### Task item
Copy out the lines of these records word for word, from the very first line through the line containing "Is this an area", including both.

====== Supplied data

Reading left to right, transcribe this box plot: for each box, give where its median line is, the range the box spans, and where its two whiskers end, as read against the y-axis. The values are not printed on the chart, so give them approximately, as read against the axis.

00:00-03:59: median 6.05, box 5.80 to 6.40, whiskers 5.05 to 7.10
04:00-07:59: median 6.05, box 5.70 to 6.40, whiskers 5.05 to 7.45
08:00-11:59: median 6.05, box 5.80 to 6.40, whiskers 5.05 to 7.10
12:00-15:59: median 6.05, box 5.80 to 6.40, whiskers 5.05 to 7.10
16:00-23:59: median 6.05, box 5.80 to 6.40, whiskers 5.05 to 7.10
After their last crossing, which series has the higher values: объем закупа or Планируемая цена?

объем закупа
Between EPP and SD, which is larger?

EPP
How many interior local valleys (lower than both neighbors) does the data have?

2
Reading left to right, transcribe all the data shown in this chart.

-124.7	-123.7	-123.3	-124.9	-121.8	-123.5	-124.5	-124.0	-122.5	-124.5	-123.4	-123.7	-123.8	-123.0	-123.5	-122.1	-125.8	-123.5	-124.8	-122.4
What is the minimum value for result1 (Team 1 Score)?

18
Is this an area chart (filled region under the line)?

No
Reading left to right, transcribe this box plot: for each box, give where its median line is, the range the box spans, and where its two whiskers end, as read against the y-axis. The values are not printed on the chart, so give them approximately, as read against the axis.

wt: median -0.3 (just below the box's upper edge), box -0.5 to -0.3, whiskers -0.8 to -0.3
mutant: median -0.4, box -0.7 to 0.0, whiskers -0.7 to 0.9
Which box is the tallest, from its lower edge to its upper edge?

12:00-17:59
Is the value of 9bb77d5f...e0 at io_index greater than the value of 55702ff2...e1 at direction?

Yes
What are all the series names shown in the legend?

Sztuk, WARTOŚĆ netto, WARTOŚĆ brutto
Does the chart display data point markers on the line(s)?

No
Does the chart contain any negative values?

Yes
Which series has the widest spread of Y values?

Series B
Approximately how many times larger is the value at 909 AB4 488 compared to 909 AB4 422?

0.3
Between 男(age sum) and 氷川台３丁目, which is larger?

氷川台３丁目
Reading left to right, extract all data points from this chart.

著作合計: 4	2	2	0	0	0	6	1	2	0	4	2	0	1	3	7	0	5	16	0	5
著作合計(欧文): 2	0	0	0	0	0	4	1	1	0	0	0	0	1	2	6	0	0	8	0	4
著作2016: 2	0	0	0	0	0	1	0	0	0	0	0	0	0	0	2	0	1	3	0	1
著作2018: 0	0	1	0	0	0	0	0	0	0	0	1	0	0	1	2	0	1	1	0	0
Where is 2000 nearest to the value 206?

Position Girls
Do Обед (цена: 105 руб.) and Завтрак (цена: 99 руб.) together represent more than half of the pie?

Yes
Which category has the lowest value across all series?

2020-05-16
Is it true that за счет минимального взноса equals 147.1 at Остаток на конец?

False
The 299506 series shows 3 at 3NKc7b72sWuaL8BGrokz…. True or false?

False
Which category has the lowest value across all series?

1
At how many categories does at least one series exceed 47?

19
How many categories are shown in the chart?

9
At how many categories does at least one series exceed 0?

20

============

### Task result
Reading left to right, transcribe this box plot: for each box, give where its median line is, the range the box spans, and where its two whiskers end, as read against the y-axis. The values are not printed on the chart, so give them approximately, as read against the axis.

00:00-03:59: median 6.05, box 5.80 to 6.40, whiskers 5.05 to 7.10
04:00-07:59: median 6.05, box 5.70 to 6.40, whiskers 5.05 to 7.45
08:00-11:59: median 6.05, box 5.80 to 6.40, whiskers 5.05 to 7.10
12:00-15:59: median 6.05, box 5.80 to 6.40, whiskers 5.05 to 7.10
16:00-23:59: median 6.05, box 5.80 to 6.40, whiskers 5.05 to 7.10
After their last crossing, which series has the higher values: объем закупа or Планируемая цена?

объем закупа
Between EPP and SD, which is larger?

EPP
How many interior local valleys (lower than both neighbors) does the data have?

2
Reading left to right, transcribe all the data shown in this chart.

-124.7	-123.7	-123.3	-124.9	-121.8	-123.5	-124.5	-124.0	-122.5	-124.5	-123.4	-123.7	-123.8	-123.0	-123.5	-122.1	-125.8	-123.5	-124.8	-122.4
What is the minimum value for result1 (Team 1 Score)?

18
Is this an area chart (filled region under the line)?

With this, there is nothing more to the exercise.